Summarily, results revealed that the cowpea varieties successfully formed symbiosis with the introduced rhizobia strains in all the locations. Rhizobia inoculation increased nodulation in 11 out of the 20 locations with percentage increase ranging from 4 to 43%. Plants fertilized with 90 kg N ha-1 had significantly (P≤0.05) higher biomass yield than the inoculated and uninoculated plants which had similar biomass yield; suggesting the need to test more effective cowpea inoculants in Nigerian savannas. Rhizobia inoculation significantly (P≤0.05) increased the seed protein content of the cowpea varieties. Phosphorus significantly (P≤0.05) increased the photosynthetic activities, nodulation, N-fixation, growth and yield of the cowpea varieties in the three years with application of 20 kg P ha-1 increasing grain yield by 49-95% over the control. Crop growth rate (CGR), leaf area index (LAI) and quantum yield of photosystem II (Phi 2) explained 67.29% of the variation in grain yield (R2= 67.29%). The six varieties tested were successfully planted in two sequence in each growing season except Kanannado. IT93K-452-1, IT99K-573-1-1, TVX-3236 and IT90K-76 varieties had significantly higher (P≤0.05) grain yield and higher profitability than Oloyin and Kanannado varieties which were produced at a loss in the first planting.
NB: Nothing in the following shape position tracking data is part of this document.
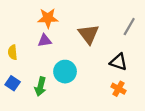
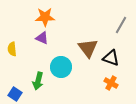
brown triangle: (89, 34) -> (88, 48), moved
purple triangle: (45, 41) -> (42, 38), turned 32
blue square: (13, 83) -> (15, 94), moved

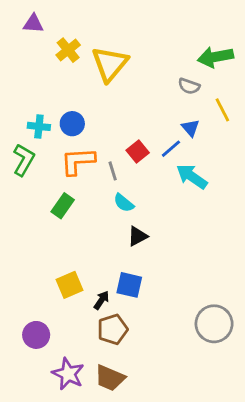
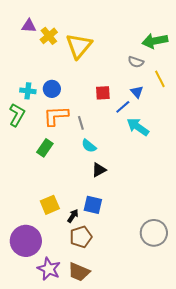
purple triangle: (33, 24) -> (29, 26), moved
red square: (138, 151) -> (103, 93), moved, turned 35
purple circle: (36, 335) -> (26, 241), size x1.6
Planting these four varieties in sequential cropping system increased the profitability by 157-236% than the traditional practice of planting once in a season.
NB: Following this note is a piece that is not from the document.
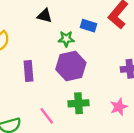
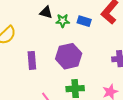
green star: (66, 39) -> (63, 21), moved

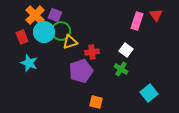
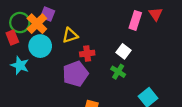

My thesis write-up is completed and I have presented my internal exit defense. I am awaiting the external defense which will come up shortly. The results of the experiments were presented in World Cowpea Conference 2016, International Association of Research Scholars and Fellows symposium 2017 and 2018, International Conference of Agriculture and Agricultural Technology, 2018, Association of Seed Scientists’ of Nigeria Annual Conference, 2019. Some of the results were also published in Production Agriculture and Technology Journal, 2018; 14(2): 131-139. I am awaiting publications from other journals.